Stored entries
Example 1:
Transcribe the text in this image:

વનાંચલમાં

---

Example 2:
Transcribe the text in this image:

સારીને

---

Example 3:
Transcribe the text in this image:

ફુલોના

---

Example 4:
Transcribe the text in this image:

▸ **What the task asks**
Can you rewrite the data above as a numbered list with one line per item and no blank lines?

▸ **Task response**
1. Example 1:
2. Transcribe the text in this image:
3. વનાંચલમાં
4. ---
5. Example 2:
6. Transcribe the text in this image:
7. સારીને
8. ---
9. Example 3:
10. Transcribe the text in this image:
11. ફુલોના
12. ---
13. Example 4:
14. Transcribe the text in this image:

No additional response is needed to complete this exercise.